Review: Unsane


In Unsane, trust can be deadly. Steven Soderbergh’s latest film—his second theatrical feature after coming out of retirement with Logan Lucky—sees him explicitly working within the horror genre for the first time (although Contagion and Side Effects could easily pass as horror films as well), and continuing to explore how people adapt to a society where everything becomes transactional. In Soderbergh’s world, everyone’s in it for themselves, so the act of trust becomes a liability, given it has no value lest it’s exploited for one’s own gain. This exploitation is what fuels the horror in Unsane, where people and institutions we expect to help us turn out to be wolves in sheep’s clothing.

Our unlucky heroine is Sawyer (Claire Foy), a business analyst trying to restart her life after being targeted by a stalker (Joshua Leonard). She has a new city and job, but her past continues haunting her, as she continues seeing her stalker around her. Her paranoia leads her to visit a psychiatric centre, where she suddenly finds herself committed after signing what’s described as routine paperwork. Turns out Sawyer is a victim of a scheme by the centre where they trick people into getting themselves committed so they can steal their insurance money (a part of the story based on a real-life scandal). Sawyer gets her mother (Amy Irving) and a fellow patient (Jay Pharoah) with a hidden cell phone to try and find a way to get her out, but suddenly her stalker appears as a new staff member at the facility, and he’s committed to making sure she stays with him forever.

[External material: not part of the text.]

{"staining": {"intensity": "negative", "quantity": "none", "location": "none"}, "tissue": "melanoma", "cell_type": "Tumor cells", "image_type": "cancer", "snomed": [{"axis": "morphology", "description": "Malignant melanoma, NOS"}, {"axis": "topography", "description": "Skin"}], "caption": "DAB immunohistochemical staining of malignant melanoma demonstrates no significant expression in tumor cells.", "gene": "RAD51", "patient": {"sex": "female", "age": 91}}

Soderbergh has never been one to rest on his laurels, so Unsane finds him experimenting with form yet again as he shot the entire film on an iPhone 7, and his attempts to merge form and content make up the most fascinating parts of the film. Soderbergh shoots the pre-asylum sequences with the camera constantly locked down in various, off-kilter positions meant to evoke Sawyer’s paranoia. As good as Unsane can look sometimes, it’s still shot on consumer-grade technology, but Soderbergh’s camera placement combined with the shoddy video quality evokes the imagery of surveillance cameras. Once Sawyer ends up hospitalized, Soderbergh uses tracking shots and other more elaborate camera movements as the stakes get heightened by the stalker’s presence. The camera’s limitations in regards to image quality, and its benefits in terms of its compactness, allow Soderbergh to experiment with getting further inside his protagonist’s head.

And as we go further inside Sawyer’s brain, we feel her exasperation at being labelled as insane despite all evidence pointing to the contrary; it’s the people around her who are driving her crazy. The first time we see Sawyer, her new boss suggests they travel to a conference together alone; her stalker came to know her through her volunteer work; the institute uses her therapy session against her to extend her stay; and the authorities ignore her pleas regarding her stalker joining the staff. These violations only push her further to the brink, so by the final act Sawyer transforms herself into an individual who uses others to her advantage, understanding the need to exploit others in order to survive. 

But to what end are Soderbergh and screenwriters Jonathan Bernstein and James Greer creating such a mean-spirited film? The insurance scam provides a chance to explore institutional rot and corruption, but around the halfway point it’s pushed to the background once the stalker takes over as the villain. And when the body count starts piling up, it feels like the film is reveling in its own cruelty, letting innocent people suffer for their generosity for the sake of it. Soderbergh is a smart enough filmmaker to avoid letting his film tip over into full-blown, Eli Roth-level bad taste, but Unsane veers close to falling off that cliff, resorting to a ruthlessness that feels unearned in its final stretch. Soderbergh closes his film with a freeze frame, an image that feels like a cheeky nod to ‘70s B-movies that likely acted as inspiration. But the reference also feels like a cop-out, as if Soderbergh is using the cover of genre filmmaking to get away with his film’s nihilistic attitude. It makes Unsane a film with some right ideas that follows through on them in the wrong way.